For me the most important lesson low wage work does for a teenager is:
To understand how crappy the world treats low wage workers so they learn why they need a college degree.
It was the exact opposite for me, with the qualifier that these were physically demanding jobs (vs. cognitive, i.e. more Charles Murray’s Fishtown than Belmont) but they were well paying compared to other student jobs. A series of five summer jobs during my formative years were far more influential than the most poignant experiences in my professional career; at least they make for subjectively better allegories over drinks even for those with the same professional interests.
A series of six jobs not five. I seemed to have forgotten to at least count on my fingers if not type/write them out.
What I learned from low-wage jobs was that they were unpleasant, I couldn’t live very well on them, and I sure as hell didn’t want to do them for the rest of my life. If nothing else, they provided motivation to aspire to something better.
But I did learn how to work with my hands a bit, so it wasn’t as though I learned nothing concrete. This is fairly useful now that I’m a homeowner, actually.
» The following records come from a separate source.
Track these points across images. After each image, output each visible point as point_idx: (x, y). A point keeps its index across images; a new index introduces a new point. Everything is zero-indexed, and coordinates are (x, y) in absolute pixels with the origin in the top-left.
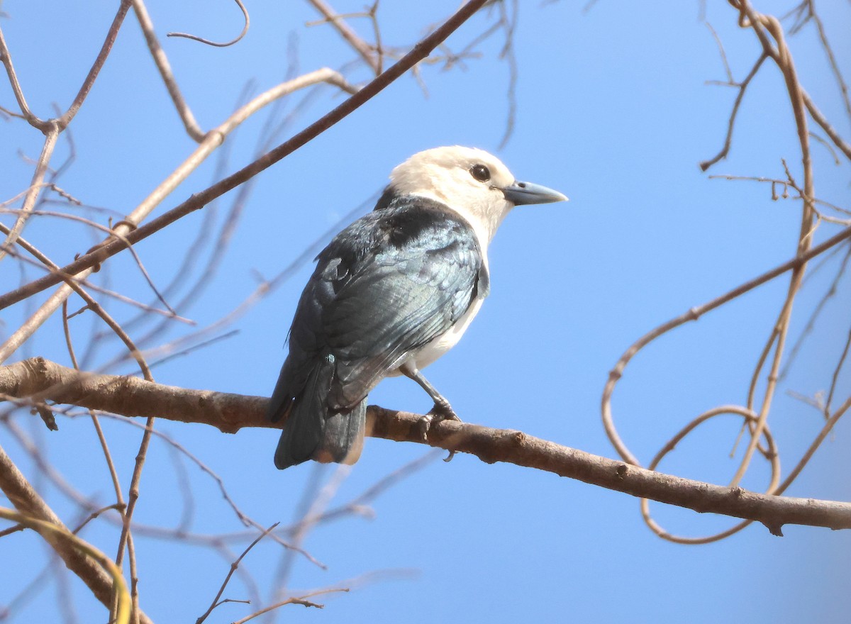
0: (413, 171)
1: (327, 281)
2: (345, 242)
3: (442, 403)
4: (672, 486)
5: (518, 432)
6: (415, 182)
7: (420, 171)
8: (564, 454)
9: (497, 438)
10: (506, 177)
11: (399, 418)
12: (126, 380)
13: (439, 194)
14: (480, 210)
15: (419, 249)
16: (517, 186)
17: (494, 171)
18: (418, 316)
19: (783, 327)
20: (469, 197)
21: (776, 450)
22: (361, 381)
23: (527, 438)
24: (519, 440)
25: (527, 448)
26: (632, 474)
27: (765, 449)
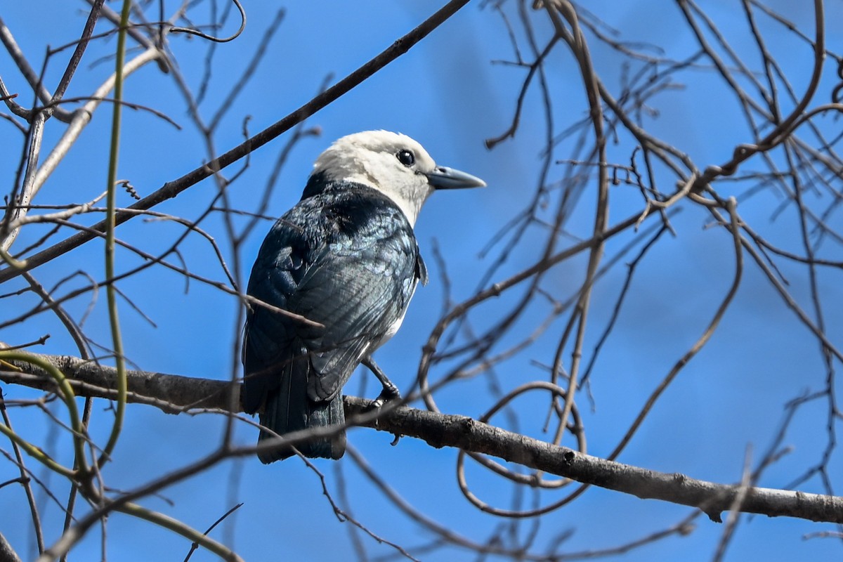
0: (344, 156)
1: (284, 270)
2: (292, 231)
3: (391, 388)
4: (617, 472)
5: (469, 418)
6: (348, 166)
7: (351, 155)
8: (512, 440)
9: (447, 424)
10: (429, 163)
11: (349, 402)
12: (69, 361)
13: (371, 178)
14: (408, 194)
15: (371, 238)
16: (439, 172)
17: (418, 156)
18: (378, 306)
19: (585, 305)
20: (398, 181)
21: (582, 425)
22: (336, 373)
23: (476, 424)
24: (470, 426)
25: (476, 433)
26: (579, 461)
27: (571, 423)
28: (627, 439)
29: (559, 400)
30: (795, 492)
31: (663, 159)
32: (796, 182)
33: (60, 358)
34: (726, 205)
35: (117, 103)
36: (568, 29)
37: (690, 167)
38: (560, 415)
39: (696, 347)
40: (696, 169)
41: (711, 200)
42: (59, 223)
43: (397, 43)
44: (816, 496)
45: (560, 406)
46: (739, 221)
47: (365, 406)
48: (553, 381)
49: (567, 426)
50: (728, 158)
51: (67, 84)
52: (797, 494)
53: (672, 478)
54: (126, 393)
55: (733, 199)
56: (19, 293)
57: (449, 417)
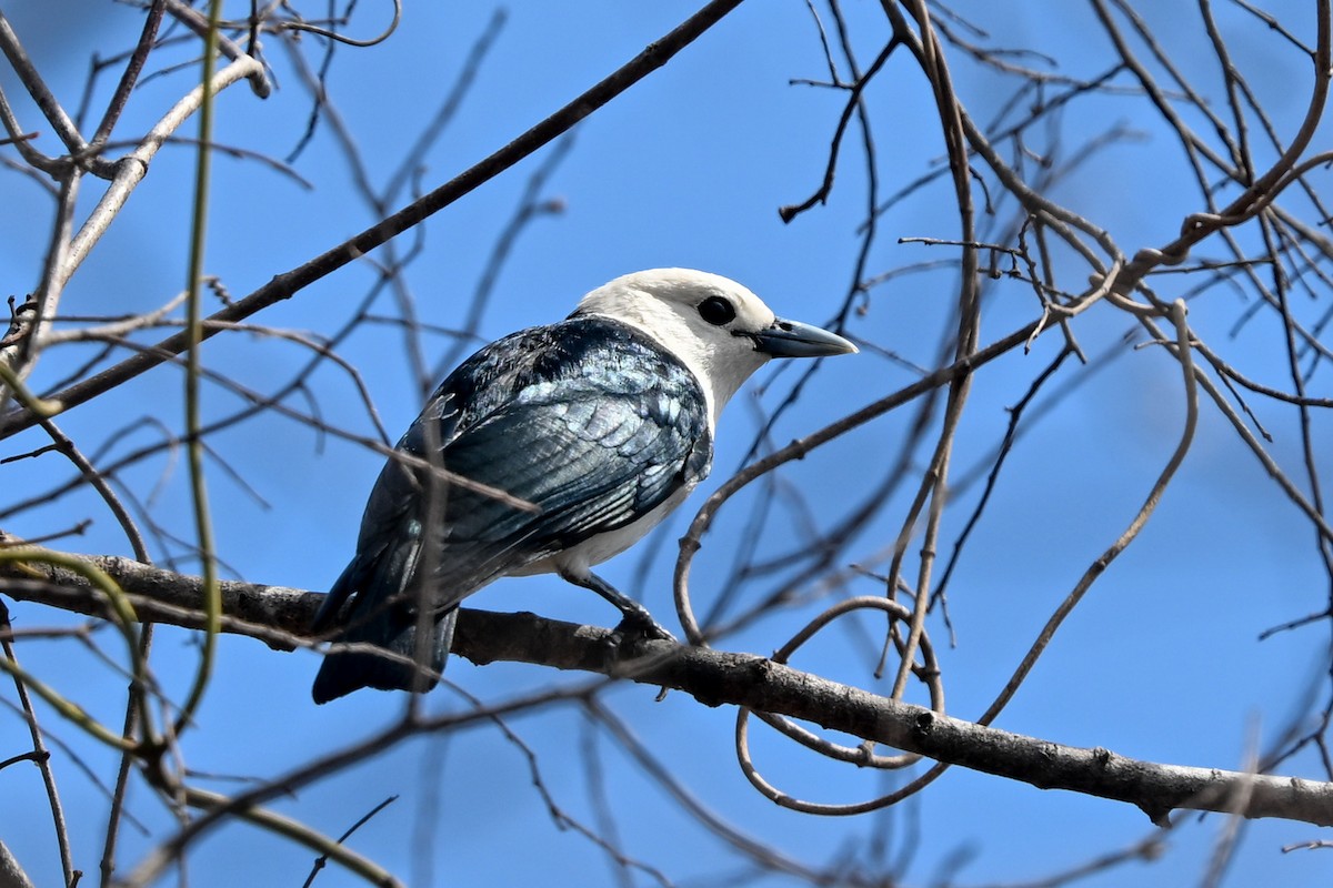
5: (763, 658)
8: (833, 693)
9: (727, 667)
12: (116, 564)
21: (937, 667)
23: (774, 668)
24: (765, 670)
25: (775, 684)
26: (941, 728)
27: (920, 664)
28: (1012, 688)
29: (900, 626)
30: (1290, 778)
31: (1068, 238)
32: (1277, 274)
33: (102, 560)
34: (1169, 312)
35: (203, 146)
36: (913, 29)
37: (1111, 252)
38: (902, 650)
39: (1122, 541)
40: (1120, 256)
41: (1146, 305)
42: (112, 342)
43: (649, 49)
44: (1323, 784)
45: (903, 637)
46: (1191, 339)
47: (595, 639)
48: (890, 596)
49: (914, 669)
50: (1174, 235)
51: (115, 117)
52: (1293, 781)
53: (1091, 755)
54: (220, 618)
55: (1181, 302)
56: (35, 454)
57: (731, 657)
I’ve never understood the cult-like devotion to their college, even decades later. I wonder how completely unaware of the world they were at 18 that college was so transforming. I was intellectually transformed by becoming educated, as in disciplined in intellect, regulated in emotions and established principles in Physics. But those years didn’t define my life as I grew up in high school. Perhaps I did it wrong.
I had worked since I was 14. I was always a reader pushing myself due to exposure to my brother during his college years seven years ahead of me. And like most of the students at my mostly commuter college, I had an active interest managing my education to pull myself out of poverty, i.e., in 1980, the Liberal Arts majors were not an option for someone wanting future income. Who knew Reagan would get the economy working after the 1970s experience we grew up with?
Working a couple of summers in construction provided the most powerful motivation to get back to school and study hard.
But they should still take a class now and then, hopefully without the classroom prison.
Bracing but I’m not really sold.
First, I’m not sure that spending the years of 18/19 hanging out with line cooks and day laborers means you’ll be exposed to fewer opportunities for bad choices than if you’re hanging out with fellow Introductory Micro students.
Second, my life experience has inclined me to believe that when it comes to drug and alcohol abuse, there’s a certain “chronicle of an addict foretold” quality to it. That is, by the age of 18, and likely much sooner, you’re either wired to be capable of self-regulation or not. If you’re not wired to be capable of managing dosage, then you need to be capable of abstention, and if you’re not, it’s only a matter of time before the opportunity for self-destruction presents itself. The lucky ones bounce when they hit bottom, and some find a way to break the cycle after that.
What the good doctor is talking about is to some degree focused on what I think is a tiny slice of people–the ones who succumb to accidental overdoses or similar things, as opposed to ills of chronic abuse. In my experience, most/all of these are as much a result of black-market dynamics as anything else. No one would choose crystal meth if coke was legal, and many/most people who die from Fentanyl poisonings thought they were taking something else.
Are non-college-attending 18-20 year olds less likely than college students to abuse alcohol and drugs? I would be surprised if that were the case. I thought that the myth that colleges are hotbeds of sexual assault has also been debunked, i.e., it turns out that non-college-attending women are more likely to be assaulted than college-attending women of the same age. I am also skeptical that book-smart-but-sheltered kids are more likely to abuse alcohol and drugs than those that have lots of practical life experience working “menial” jobs. While they may not have been “well rounded”, the book nerds that I knew in college were not the troublemakers. Most of them have turned out ok too, by the way.